__GOAL 1__: In the bash thread, which version of Bash gave the output shown for "$@$@"?

So... what's the question?  You didn't actually ask anything.

As far as I can tell from the bash man page, "$@$@" does not appear to
be well-defined.  From the man page:

       @      Expands to the positional parameters,  starting  from  one.   In
              contexts  where  word  splitting is performed, this expands each
              positional parameter to a separate word; if  not  within  double
              quotes,  these words are subject to word splitting.  In contexts
              where word splitting is not performed, this expands to a  single
              word  with each positional parameter separated by a space.  When
              the expansion occurs within double quotes,  each  parameter  ex‐
              pands  to  a separate word.  That is, "$@" is equivalent to "$1"
              "$2" ...  If the double-quoted expansion occurs within  a  word,
              the  expansion  of the first parameter is joined with the begin‐
              ning part of the original word, and the expansion  of  the  last
              parameter  is  joined  with  the last part of the original word.
              When there are no positional parameters, "$@" and $@  expand  to
              nothing (i.e., they are removed).

We know what "$@" is supposed to do.  And something like "x${@}y" is
well-defined also -- you simply prefix "x" to the first word, and append
"y" to the final word.

But I don't know how "$@$@" is supposed to be interpreted.  I do not see
anything in the official wording that explains how it should work.

Therefore, *my* question is: what are you trying to do?

Given a series of positional parameters, such as

    set -- '' "two words" foobar

what do you expect "$@$@" to expand to?  Bash 5.2 gives me

    hobbit:~$ set -- '' "two words" foobar
    hobbit:~$ printf '<%s> ' "$@$@"; echo
    <> <two words> <foobar> <two words> <foobar> 

which appears to concatenate the last word of the list and the first
word of the list -- a reasonable output, I would say.  Here's a clearer
look:

    hobbit:~$ set -- a '' b
    hobbit:~$ printf '<%s> ' "$@$@"; echo
    <a> <> <ba> <> <b>

I can't complain about this result.  But at the same time, I can't say
"this is the best possible result".  Other interpretations seem equally
valid.  I just wonder what your intent was, in using the "$@$@" expansion
in the first place.

Re: Question on $@ vs $@$@

[Marc Chantreux]

> We know what "$@" is supposed to do.  And something like "x${@}y" is
> well-defined also -- you simply prefix "x" to the first word, and append
> "y" to the final word.

> But I don't know how "$@$@" is supposed to be interpreted.  I do not see
> anything in the official wording that explains how it should work.

As the doc you just mention said: let's set A B C

     "x$@y"    yA" "B" "Cy"

So the only consistent behavior I see is

     "$@$@"    A" "B" "CA" "B" "C"

__Records from a data source__:
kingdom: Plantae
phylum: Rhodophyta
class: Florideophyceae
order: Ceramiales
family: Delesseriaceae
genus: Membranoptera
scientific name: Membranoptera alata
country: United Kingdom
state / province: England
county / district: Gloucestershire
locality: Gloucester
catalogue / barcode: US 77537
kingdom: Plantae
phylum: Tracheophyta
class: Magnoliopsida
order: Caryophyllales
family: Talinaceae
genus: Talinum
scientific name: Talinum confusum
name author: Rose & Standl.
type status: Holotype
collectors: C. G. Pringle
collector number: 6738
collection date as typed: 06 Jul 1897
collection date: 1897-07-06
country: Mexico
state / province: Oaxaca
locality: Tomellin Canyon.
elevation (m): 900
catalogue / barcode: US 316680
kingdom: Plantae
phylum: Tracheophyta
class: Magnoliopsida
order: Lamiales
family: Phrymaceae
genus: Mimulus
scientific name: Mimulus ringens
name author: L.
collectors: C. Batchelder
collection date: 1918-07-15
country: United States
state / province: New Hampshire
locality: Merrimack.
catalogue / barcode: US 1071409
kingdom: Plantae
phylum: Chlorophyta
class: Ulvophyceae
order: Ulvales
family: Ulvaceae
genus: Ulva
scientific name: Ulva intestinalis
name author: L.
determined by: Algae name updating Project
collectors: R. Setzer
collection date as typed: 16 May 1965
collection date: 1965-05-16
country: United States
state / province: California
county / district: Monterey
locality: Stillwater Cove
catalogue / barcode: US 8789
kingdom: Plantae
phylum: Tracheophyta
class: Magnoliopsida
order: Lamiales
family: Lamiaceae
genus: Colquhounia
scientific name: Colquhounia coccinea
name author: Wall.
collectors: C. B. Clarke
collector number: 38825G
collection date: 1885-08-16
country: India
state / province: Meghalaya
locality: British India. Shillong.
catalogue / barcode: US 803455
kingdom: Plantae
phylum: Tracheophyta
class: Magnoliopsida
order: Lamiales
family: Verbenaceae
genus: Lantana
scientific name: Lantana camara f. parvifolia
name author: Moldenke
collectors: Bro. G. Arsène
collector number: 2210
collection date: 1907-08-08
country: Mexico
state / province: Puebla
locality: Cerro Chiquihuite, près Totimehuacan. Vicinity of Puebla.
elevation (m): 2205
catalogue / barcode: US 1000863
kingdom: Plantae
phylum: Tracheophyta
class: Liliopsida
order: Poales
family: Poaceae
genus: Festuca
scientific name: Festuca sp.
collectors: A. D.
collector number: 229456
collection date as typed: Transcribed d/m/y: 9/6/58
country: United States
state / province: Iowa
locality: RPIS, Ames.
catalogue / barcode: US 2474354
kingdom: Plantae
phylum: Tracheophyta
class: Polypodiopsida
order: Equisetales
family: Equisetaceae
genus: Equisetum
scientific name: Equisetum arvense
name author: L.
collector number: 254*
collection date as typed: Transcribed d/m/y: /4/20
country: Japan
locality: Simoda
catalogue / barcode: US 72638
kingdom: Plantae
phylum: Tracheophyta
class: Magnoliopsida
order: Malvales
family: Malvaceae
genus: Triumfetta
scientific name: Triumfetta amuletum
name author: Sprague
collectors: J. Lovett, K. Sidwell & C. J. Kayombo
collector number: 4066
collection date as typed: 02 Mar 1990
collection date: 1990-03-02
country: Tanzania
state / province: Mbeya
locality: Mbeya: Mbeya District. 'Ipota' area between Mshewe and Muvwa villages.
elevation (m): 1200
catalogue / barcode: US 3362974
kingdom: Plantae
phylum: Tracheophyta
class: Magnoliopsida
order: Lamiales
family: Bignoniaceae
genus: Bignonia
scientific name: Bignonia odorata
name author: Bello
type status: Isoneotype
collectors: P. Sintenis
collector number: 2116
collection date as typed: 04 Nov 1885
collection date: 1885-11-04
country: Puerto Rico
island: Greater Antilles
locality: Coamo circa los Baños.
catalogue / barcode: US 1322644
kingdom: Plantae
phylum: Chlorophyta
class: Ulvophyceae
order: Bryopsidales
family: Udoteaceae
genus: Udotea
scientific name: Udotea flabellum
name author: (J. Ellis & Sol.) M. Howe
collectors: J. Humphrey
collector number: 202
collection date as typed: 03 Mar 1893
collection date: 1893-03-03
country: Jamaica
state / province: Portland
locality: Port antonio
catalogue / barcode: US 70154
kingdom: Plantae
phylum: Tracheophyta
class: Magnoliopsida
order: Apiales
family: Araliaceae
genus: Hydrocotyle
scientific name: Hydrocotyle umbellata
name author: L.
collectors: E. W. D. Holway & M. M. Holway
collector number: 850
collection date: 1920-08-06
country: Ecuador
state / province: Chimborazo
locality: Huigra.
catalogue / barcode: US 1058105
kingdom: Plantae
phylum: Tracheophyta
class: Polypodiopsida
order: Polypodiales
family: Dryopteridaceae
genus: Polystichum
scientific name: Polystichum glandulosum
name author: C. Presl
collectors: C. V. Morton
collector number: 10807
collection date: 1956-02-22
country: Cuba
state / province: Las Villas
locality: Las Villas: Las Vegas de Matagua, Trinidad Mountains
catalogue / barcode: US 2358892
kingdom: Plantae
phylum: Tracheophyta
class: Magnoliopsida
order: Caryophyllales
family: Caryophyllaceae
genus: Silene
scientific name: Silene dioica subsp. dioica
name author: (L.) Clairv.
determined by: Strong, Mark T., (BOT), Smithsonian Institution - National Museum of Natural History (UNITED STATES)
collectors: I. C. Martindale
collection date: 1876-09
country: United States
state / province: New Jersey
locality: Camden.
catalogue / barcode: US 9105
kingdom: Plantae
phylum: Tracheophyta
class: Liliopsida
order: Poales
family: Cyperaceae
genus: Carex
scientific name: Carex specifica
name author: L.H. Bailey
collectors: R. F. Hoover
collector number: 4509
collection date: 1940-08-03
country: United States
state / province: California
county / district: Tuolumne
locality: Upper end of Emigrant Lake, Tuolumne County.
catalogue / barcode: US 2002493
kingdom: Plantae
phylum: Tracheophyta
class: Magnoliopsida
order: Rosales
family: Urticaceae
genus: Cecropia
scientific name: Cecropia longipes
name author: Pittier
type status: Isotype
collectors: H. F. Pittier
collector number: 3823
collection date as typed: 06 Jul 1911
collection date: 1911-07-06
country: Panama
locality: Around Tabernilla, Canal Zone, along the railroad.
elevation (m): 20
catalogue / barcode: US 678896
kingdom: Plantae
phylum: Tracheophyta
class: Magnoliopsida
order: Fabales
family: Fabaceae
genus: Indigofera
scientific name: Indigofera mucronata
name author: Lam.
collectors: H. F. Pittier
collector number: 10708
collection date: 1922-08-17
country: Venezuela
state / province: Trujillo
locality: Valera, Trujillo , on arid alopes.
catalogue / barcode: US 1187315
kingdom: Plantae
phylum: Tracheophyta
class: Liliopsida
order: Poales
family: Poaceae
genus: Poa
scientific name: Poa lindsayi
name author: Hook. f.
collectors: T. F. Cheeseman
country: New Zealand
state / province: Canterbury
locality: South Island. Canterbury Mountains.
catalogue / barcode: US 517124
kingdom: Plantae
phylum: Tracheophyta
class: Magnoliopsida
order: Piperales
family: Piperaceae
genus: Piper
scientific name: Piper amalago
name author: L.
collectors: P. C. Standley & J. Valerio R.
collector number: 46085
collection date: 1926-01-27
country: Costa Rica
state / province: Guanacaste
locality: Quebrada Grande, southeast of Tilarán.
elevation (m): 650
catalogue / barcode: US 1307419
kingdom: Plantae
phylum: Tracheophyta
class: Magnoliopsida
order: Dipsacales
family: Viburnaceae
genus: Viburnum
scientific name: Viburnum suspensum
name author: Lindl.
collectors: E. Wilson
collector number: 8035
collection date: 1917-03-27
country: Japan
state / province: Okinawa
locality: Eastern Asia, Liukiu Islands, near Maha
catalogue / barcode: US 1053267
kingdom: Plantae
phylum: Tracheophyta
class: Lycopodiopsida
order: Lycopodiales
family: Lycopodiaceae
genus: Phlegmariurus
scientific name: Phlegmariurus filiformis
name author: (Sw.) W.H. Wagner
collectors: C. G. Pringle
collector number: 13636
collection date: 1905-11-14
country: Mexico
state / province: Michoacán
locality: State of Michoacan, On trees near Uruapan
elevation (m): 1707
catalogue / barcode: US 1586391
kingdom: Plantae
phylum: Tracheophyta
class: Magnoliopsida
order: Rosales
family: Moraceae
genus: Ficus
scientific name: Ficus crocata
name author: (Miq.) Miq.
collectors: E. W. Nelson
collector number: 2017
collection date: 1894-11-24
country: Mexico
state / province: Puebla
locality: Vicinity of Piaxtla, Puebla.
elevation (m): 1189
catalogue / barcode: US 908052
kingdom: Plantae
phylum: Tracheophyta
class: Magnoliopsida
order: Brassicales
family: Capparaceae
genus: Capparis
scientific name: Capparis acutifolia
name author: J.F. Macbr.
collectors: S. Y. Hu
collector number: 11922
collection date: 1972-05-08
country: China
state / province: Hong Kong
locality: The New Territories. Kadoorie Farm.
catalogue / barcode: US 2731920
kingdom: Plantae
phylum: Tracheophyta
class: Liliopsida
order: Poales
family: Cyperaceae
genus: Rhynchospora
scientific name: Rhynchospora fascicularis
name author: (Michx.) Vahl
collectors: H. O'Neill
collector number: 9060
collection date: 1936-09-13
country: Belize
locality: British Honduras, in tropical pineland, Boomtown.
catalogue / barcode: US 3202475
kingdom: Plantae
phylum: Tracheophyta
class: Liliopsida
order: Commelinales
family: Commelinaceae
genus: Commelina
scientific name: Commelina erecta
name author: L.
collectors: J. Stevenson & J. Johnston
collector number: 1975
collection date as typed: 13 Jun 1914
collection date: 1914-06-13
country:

__GOAL 2__: Copy down the entries verbatim, starting at the line that contains "name author: (Sw.) W.H. Wagner" and ending at the last line of the entries.

__FULL OUTPUT 1__: Bash 5.2.

__FULL OUTPUT 2__:
name author: (Sw.) W.H. Wagner
collectors: C. G. Pringle
collector number: 13636
collection date: 1905-11-14
country: Mexico
state / province: Michoacán
locality: State of Michoacan, On trees near Uruapan
elevation (m): 1707
catalogue / barcode: US 1586391
kingdom: Plantae
phylum: Tracheophyta
class: Magnoliopsida
order: Rosales
family: Moraceae
genus: Ficus
scientific name: Ficus crocata
name author: (Miq.) Miq.
collectors: E. W. Nelson
collector number: 2017
collection date: 1894-11-24
country: Mexico
state / province: Puebla
locality: Vicinity of Piaxtla, Puebla.
elevation (m): 1189
catalogue / barcode: US 908052
kingdom: Plantae
phylum: Tracheophyta
class: Magnoliopsida
order: Brassicales
family: Capparaceae
genus: Capparis
scientific name: Capparis acutifolia
name author: J.F. Macbr.
collectors: S. Y. Hu
collector number: 11922
collection date: 1972-05-08
country: China
state / province: Hong Kong
locality: The New Territories. Kadoorie Farm.
catalogue / barcode: US 2731920
kingdom: Plantae
phylum: Tracheophyta
class: Liliopsida
order: Poales
family: Cyperaceae
genus: Rhynchospora
scientific name: Rhynchospora fascicularis
name author: (Michx.) Vahl
collectors: H. O'Neill
collector number: 9060
collection date: 1936-09-13
country: Belize
locality: British Honduras, in tropical pineland, Boomtown.
catalogue / barcode: US 3202475
kingdom: Plantae
phylum: Tracheophyta
class: Liliopsida
order: Commelinales
family: Commelinaceae
genus: Commelina
scientific name: Commelina erecta
name author: L.
collectors: J. Stevenson & J. Johnston
collector number: 1975
collection date as typed: 13 Jun 1914
collection date: 1914-06-13
country:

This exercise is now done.